North Carolina OKs higher rates to keep Blue Cross and Blue Shield policies
Published 12:00 am Wednesday, November 27, 2013
RALEIGH (AP) — North Carolina’s largest health insurer will be allowed to raise premiums by between 16 percent and 24 percent on policies that would have been canceled for failing to meet minimum requirements required by the federal overhaul law, the state’s insurance commissioner said Tuesday.
Insurance Commissioner Wayne Goodwin said his office approved the rate increases as requested by Blue Cross and Blue Shield of North Carolina. The decision means people who had one of the nearly 152,000 cancelled policies could keep them next year at the higher cost.
The plans for customers who buy their own policies were being cancelled because they didn’t include coverage for pre-existing conditions, hospitalization, prescription drugs, and seven other basic benefits. President Barack Obama announced two weeks ago that companies can continue offering policies that don’t meet minimum requirements under the Affordable Care Act if insurers desire and state regulators approve.
Blue Cross said the premium increases reflect higher medical costs, spokesman Lew Borman said.

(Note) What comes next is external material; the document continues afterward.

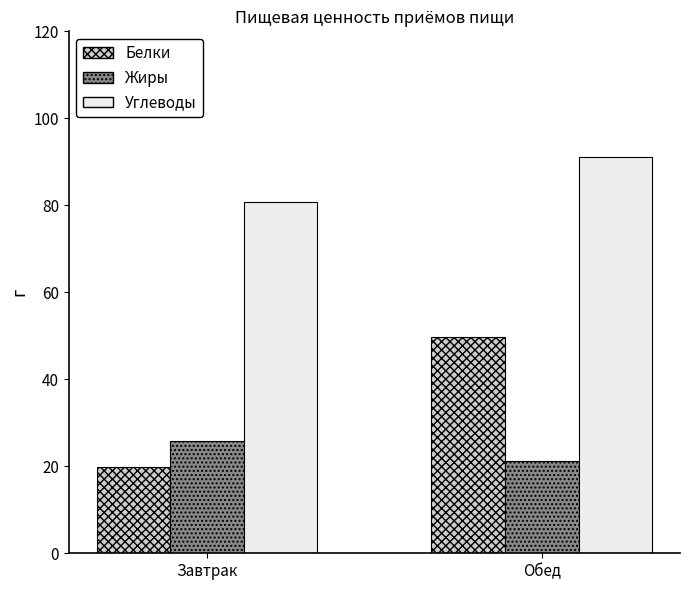

What position from the right is Обед?

1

“This includes the price of care as well as quantity of services used by this pool of customers. New taxes and fees resulting from the ACA still apply to these renewed plans,” Borman said.

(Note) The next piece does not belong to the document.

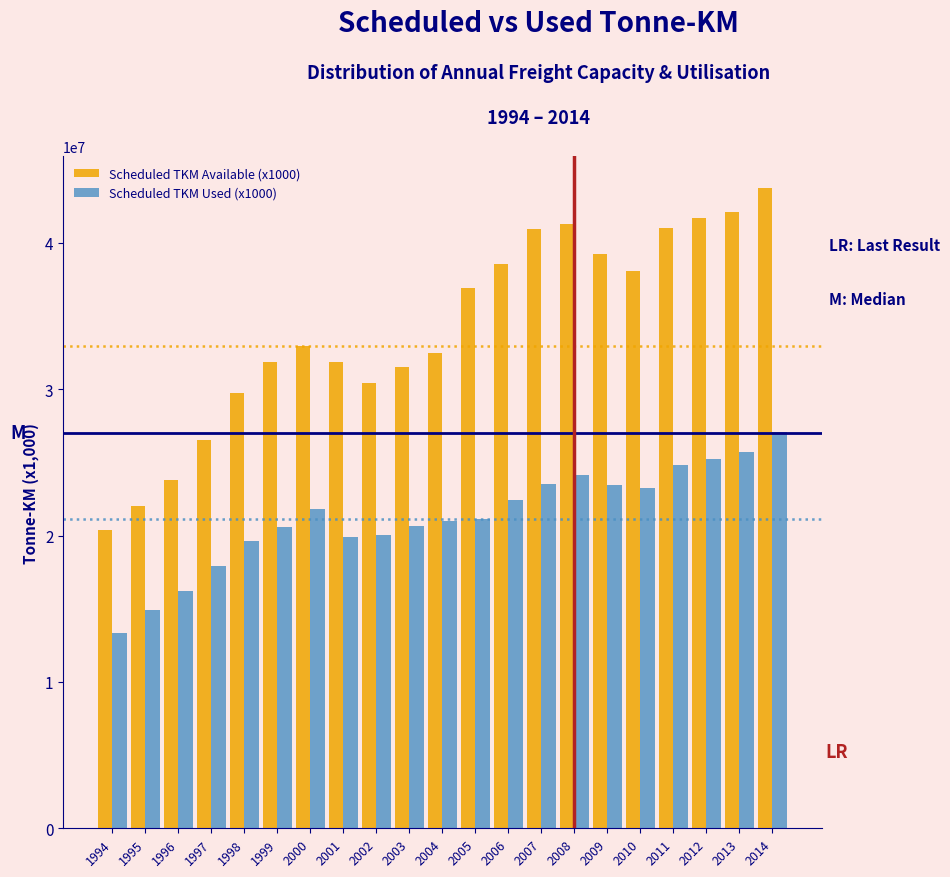

Rank the series by their maximum value, from highest to lowest.

Scheduled TKM Available (x1000), Scheduled TKM Used (x1000)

Twenty-one companies operating in North Carolina terminated 183,821 individual and group health insurance policies affecting 473,724 people by late October, according to figures collected by the state Insurance Department. Blue Cross had the most, followed by 24,829 by Aetna and its subsidiary Coventry Health.
Only Blue Cross has filed a request with the state Insurance Department to extend policies scheduled for termination, agency spokeswoman Kerry Hall wrote in an email. An Aetna spokeswoman declined comment Tuesday.
People whose polices have been canceled can shop for replacement plans on the federal insurance marketplace, but its website has been so plagued by glitches that only 1,700 North Carolina residents were signed up for new plans in the first month of open enrollment. North Carolina is one of 36 states to forgo creating their own state-run marketplace in favor of the Washington-designed exchange.